What is all of this loaded with? When I ordered the Uber, I recalled a photo of Miriam in front of a mirror. Red light. An image of M and I from behind at a party with Boy Harsher playing in the background. I thought I hadn't checked Instagram. I heard nothing and saw nothing. Arriving at Pablo Villaseñor's house I was surprised by the darkness and the reddish tone in the courtyard. The flier had silently slipped into my subconscious between wakefulness and a daydream. Throughout the journey, I pondered the relationship between gold and death that Raúl has spoken to me about for some years. It's eerie. Data and a golden gleam that initially activates like a lure. This gleam in a photograph is sometimes a radiant color. I sensed that perhaps there would be something of that. Power and disappearance.
Now conversations take on a different meaning. In ¿Cómo podría saber que este sería mi destino? [How could I know that this would be my destiny?] the lights are woven with a shadow that falls over the entire body. The color of blood. Darker than blood. In Raúl's narrative, there's a kind of short story that unfolds to bring order to the images and ideas he has recently been navigating. This narrative is organized into an installation that reminds me of a movie. The installation is structured in different times: there's a nocturnal potency, another during the day.
Exhibition view of ‘¿Cómo podría saber que este sería mi destino?’ by Raúl Rebolledo. Courtesy of Proyecto Caimán. Photo: Agustín Arce
A metallic scene is framed against a monochrome forest. There's a tent covered in gold leaf that refuses to protect and instead focuses on remembering that which is valuable and that which is not. In the pieces that connect Raúl's stories, the fabric is a trap. A second skin, shelter, and a border between something that was alive and what persists. Decay, a constant ending, that which relentlessly falls off. Fortune and hope, Raúl?
Exhibition view of ‘¿Cómo podría saber que este sería mi destino?’ by Raúl Rebolledo. Courtesy of Proyecto Caimán. Photo: Agustín Arce
In this story, there's a man dressed as a corpse, or there was. The shell of a gilded cell phone. A bonfire that seems more like a black hole, the memory of an eruption that perhaps buried everything or will bury it.
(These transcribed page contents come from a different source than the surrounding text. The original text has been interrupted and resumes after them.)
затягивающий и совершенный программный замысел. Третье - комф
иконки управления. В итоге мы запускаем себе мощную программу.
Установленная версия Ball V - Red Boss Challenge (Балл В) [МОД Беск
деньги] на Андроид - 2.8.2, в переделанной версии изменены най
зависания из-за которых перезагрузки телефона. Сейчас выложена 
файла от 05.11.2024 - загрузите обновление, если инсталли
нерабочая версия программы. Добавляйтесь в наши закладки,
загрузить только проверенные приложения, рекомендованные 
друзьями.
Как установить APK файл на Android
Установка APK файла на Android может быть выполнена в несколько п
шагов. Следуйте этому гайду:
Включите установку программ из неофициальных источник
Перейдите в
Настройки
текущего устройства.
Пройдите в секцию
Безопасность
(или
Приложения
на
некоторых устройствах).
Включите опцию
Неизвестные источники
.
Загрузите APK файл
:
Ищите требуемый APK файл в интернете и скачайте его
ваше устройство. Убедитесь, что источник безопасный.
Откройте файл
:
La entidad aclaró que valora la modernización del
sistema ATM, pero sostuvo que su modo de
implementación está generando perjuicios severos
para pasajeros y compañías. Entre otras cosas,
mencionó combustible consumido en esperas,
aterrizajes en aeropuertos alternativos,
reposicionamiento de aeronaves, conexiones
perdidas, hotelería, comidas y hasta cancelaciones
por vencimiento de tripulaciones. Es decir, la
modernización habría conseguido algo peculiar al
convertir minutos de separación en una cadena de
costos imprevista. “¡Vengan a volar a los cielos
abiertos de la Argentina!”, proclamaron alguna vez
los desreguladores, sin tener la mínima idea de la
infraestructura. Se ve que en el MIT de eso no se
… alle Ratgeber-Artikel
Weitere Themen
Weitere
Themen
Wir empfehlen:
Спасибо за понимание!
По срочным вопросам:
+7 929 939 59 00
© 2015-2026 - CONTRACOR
Neon that takes me to Brazil, leads me to Blade Runner, puts me in Fallen Angels and in the future where metal becomes futile. As futile and empty as the TV shows where the body of a white, slender, perfectly shaved girl is found under the foliage, with soil under her nails, and some stupid and manly detectives say incredibly boring things about what happened to that woman.
Exhibition view of ‘¿Cómo podría saber que este sería mi destino?’ by Raúl Rebolledo. Courtesy of Proyecto Caimán. Photo: Agustín Arce
Miriam says in the text that I've read four times that solitude would be a privilege. But we are many. Too many bodies that roamed, a brother and a sister, a cousin, and a fatal destiny that Raúl sees in all the data. And I also see it in a horror party that could emerge right there, while we all dance under the red light and that smiling face, which is golden during the day and oozes away like in that video, Black Hole Sun. Miriam writes that if we stop it's because we are distracted by what has been promised, things we already know will happen and they happen even if we don't think about it too much. We believe we shouldn't think about it too much and that it doesn't matter if we perceive them, but they will happen. Like that red light, that night, and that desolation in a rural setting, a Mexican forest or desert, in the desolation of the future that Raúl read and in the certainty that this is an exhibition hall and everything will be fine. And maybe it’ll be when the light turns on, and it's not 10 PM like now, and there's daylight. Maybe then the installation will be more benevolent, more exhibition, more a gallery, like A said.